= Rumour at Nightfall =

1931 novel by Graham Greene

First edition (publ. Heinemann)

Rumour at Nightfall is the third novel by Graham Greene, published in 1931. Like his second novel, The Name of Action, it failed to repeat the success of his first novel, The Man Within; Greene was to suppress both his second and third novels.

==Epigraph==

"O ye that stand upon the brink,

Whom I so near me through the chink

With wonder see: What faces there,

Whose fcet, whose bodies, do ye wear?

	I my companions see

	In you, another me.

They seeméd others, but are we;

Our second selves those shadows be."

- Thomas Traherne

==Plot summary==

The First Carlist War is coming to an end. The pretender's most loyal fighter, Caveda refuses to submit and continues to defy the new government, pursued by an army led by Colonel Riego.

English journalist, Francis Chase has been in Spain covering the story for the last two years, travelling with Colonel Riego's outfit on the trail of Caveda. After a skirmish with rebels in which Colonel Riego's son is killed, Francis Chase discovers a mail bag which contains a clue that may lead them to Caveda. The bag contains some personal items of Caveda, including letters, gloves and a photograph of a young woman. Chase separates from the outfit, and heads to the town of San Juan alone to try and locate the woman in the photograph.

He returns to the Inn where he previously stayed, to find to his surprise his friend and colleague Michael Crane. Crane has left the London newspaper, and arrived in Spain some months ago. With Crane's help, they track down the woman in the photograph, Eulelia Monti.

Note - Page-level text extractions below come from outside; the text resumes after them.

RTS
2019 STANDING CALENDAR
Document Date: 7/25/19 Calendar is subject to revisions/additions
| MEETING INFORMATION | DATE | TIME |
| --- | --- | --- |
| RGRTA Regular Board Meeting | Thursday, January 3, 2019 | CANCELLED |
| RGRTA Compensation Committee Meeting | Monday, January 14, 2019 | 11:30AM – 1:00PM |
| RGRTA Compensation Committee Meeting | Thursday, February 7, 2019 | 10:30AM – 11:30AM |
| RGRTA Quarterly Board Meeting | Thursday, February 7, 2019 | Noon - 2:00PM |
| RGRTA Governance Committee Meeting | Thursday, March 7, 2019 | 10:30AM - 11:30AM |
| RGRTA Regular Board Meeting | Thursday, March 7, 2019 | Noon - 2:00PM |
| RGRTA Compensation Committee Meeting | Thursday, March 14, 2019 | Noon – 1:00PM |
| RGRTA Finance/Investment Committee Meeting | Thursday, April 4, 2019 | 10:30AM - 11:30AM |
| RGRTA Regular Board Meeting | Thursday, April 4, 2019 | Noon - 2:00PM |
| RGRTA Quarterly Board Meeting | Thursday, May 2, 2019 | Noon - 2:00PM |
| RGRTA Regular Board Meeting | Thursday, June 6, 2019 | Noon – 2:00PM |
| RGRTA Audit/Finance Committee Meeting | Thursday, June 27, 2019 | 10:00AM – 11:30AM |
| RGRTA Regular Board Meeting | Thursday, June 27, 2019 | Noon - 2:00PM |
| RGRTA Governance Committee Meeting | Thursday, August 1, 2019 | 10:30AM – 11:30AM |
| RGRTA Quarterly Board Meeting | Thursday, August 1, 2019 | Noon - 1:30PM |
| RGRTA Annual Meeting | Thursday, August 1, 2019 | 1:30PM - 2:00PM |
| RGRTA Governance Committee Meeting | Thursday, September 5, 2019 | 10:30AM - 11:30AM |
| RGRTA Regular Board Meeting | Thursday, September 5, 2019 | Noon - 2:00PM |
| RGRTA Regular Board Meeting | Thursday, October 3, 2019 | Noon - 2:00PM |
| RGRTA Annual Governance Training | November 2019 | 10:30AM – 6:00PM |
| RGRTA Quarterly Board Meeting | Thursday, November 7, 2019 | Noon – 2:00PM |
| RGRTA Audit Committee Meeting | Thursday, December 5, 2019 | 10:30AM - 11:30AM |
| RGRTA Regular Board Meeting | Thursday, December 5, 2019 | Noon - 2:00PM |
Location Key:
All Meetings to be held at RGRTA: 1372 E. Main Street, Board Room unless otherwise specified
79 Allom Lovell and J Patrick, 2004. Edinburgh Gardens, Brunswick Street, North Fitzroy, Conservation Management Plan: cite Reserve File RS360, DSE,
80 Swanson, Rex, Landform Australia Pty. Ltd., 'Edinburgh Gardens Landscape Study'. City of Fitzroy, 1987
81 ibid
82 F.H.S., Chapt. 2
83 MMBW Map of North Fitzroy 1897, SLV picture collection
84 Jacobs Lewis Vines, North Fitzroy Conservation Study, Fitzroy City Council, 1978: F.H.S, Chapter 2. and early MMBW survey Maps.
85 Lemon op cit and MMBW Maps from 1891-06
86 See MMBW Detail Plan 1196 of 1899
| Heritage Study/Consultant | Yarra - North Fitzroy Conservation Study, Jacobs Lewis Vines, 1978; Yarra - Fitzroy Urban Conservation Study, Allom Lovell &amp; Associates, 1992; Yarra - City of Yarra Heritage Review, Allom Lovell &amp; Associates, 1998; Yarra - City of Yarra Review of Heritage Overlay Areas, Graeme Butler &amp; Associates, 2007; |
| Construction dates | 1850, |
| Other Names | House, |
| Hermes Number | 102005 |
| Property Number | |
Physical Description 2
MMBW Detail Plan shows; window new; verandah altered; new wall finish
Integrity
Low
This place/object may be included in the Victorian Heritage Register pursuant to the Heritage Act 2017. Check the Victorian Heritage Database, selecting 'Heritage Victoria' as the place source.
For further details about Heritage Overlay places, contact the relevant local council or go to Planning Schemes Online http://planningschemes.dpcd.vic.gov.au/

Chase meets with Eulelia Monti, who he finds is Caveda's mistress, though is not in love with him. Meanwhile, Crane sees a man leave the building who he believes is Caveda and tracks him to a bar in town.

Following the destruction of San Juan's bridge by Caveda's men, Colonel Riego arrives in town, and executes a local barber, a known Caveda informer. Michael Crane becomes infatuated by Eulelia Monti and betrays Chase, by informing her that Chase cannot be trusted.

Chase is concerned for his friends well being, and advises Crane to leave San Juan on horseback, and to deliver a message to his newspaper. On the ride out of town, Crane meets Eulelia Monti who advises him that Caveda is planning an uprising at the funeral of the barber the next morning. Crane announces his love for Eulelia Monti, and they ride back into San Juan and are married in secret. Chase meets with General Diaz and Colonel Riego and advises that his friend, Crane knows where Caveda is located and can identify him.

Chase begins to feel a kinship with the elusive Caveda, and feels guilt over his involvement in the plan to capture him. He is then surprised when Crane returns to the Inn, and advises he has married Eulelia Monti. Furious with his friend, Chase goes in search of Caveda to warn him of the plan to capture him and how his friend, Crane has betrayed them both.

==Repudiation==

In his second autobiography, Ways of Escape, Greene wrote:

My second and third novels, The Name of Action and Rumour at Nightfall, published in 1930 and 1931, can now be found, I am glad to think, only in secondhand bookshops at an exaggerated price, since some years after their publication I suppressed them. Both books are of a badness beyond the power of criticism properly to evoke—the prose flat and stilted and in the case of Rumour at Nightfall, pretentious (the young writer had obviously been reading again and alas! admiring Conrad's worst novel, The Arrow of Gold), the characterization nonexistent.

According to the publishers' reports, William Heinemann (U.K. publisher) sold only 1,200 copies and Doubleday Doran (U.S. publisher) sold only 1,018 copies.